■ AUSGANGSTEXT:

★ ★ ★

Mitleid und Neugier verschaffen ihm Einlass. Denn er gibt vor, eine Steinsuppe kochen zu wollen. Davon hat das Huhn noch nie gehört. Der Wolf bittet um einen Topf Wasser und legt aus dem Sack einen großen Stein hinein. Die Henne schlägt etwas Gemüse zum Stein vor. Der Wolf willigt ein und nach und nach tauchen die neugierigen Nachbarn auf und bringen ebenfalls Gemüse mit.

Immer wieder blitzt das Gemüsemesser und das Weiß im Auge des Wolfes auf. Aus der Steinsuppe wird langsam eine Gemüsesuppe. Aber werden die Dorfbewohner schließlich auch noch im Topf landen???

★ ★ ★

■ DATENAUSZÜGE:
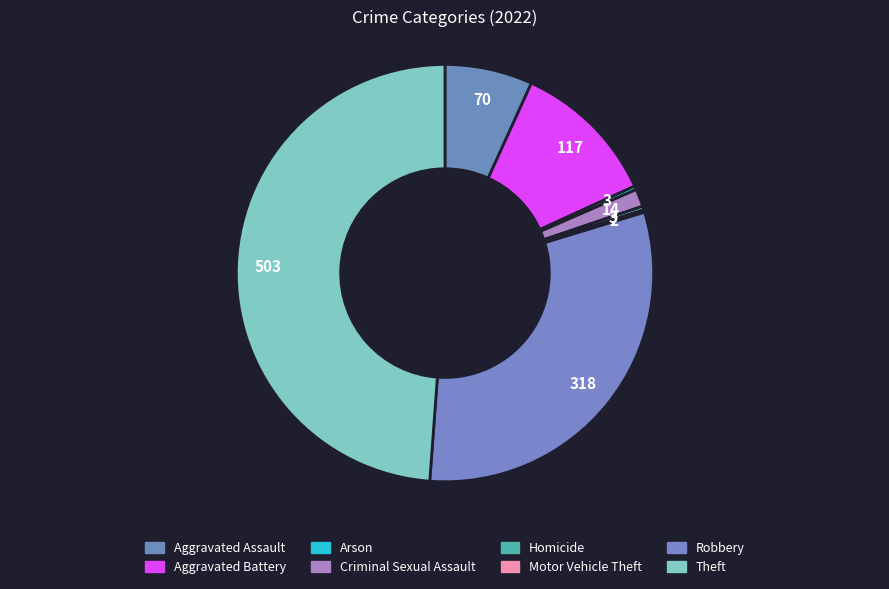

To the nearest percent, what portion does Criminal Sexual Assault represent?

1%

★ ★ ★

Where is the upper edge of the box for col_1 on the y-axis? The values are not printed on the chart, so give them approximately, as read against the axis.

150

★ ★ ★

■ ARBEITSAUFTRÄGE:
A. Gib alle Sätze aus dem Text über die Steinsuppe an, in denen das Wort „Wolf“ in irgendeiner Form vorkommt.
B. Schreibe aus dem Text über die Steinsuppe wortgetreu ab, beginnend bei „Immer wieder blitzt“ und endend bei „im Topf landen???“.

■ LÖSUNGEN:
A.
- Der Wolf bittet um einen Topf Wasser und legt aus dem Sack einen großen Stein hinein.
- Der Wolf willigt ein und nach und nach tauchen die neugierigen Nachbarn auf und bringen ebenfalls Gemüse mit.
- Immer wieder blitzt das Gemüsemesser und das Weiß im Auge des Wolfes auf.

B.
Immer wieder blitzt das Gemüsemesser und das Weiß im Auge des Wolfes auf. Aus der Steinsuppe wird langsam eine Gemüsesuppe. Aber werden die Dorfbewohner schließlich auch noch im Topf landen???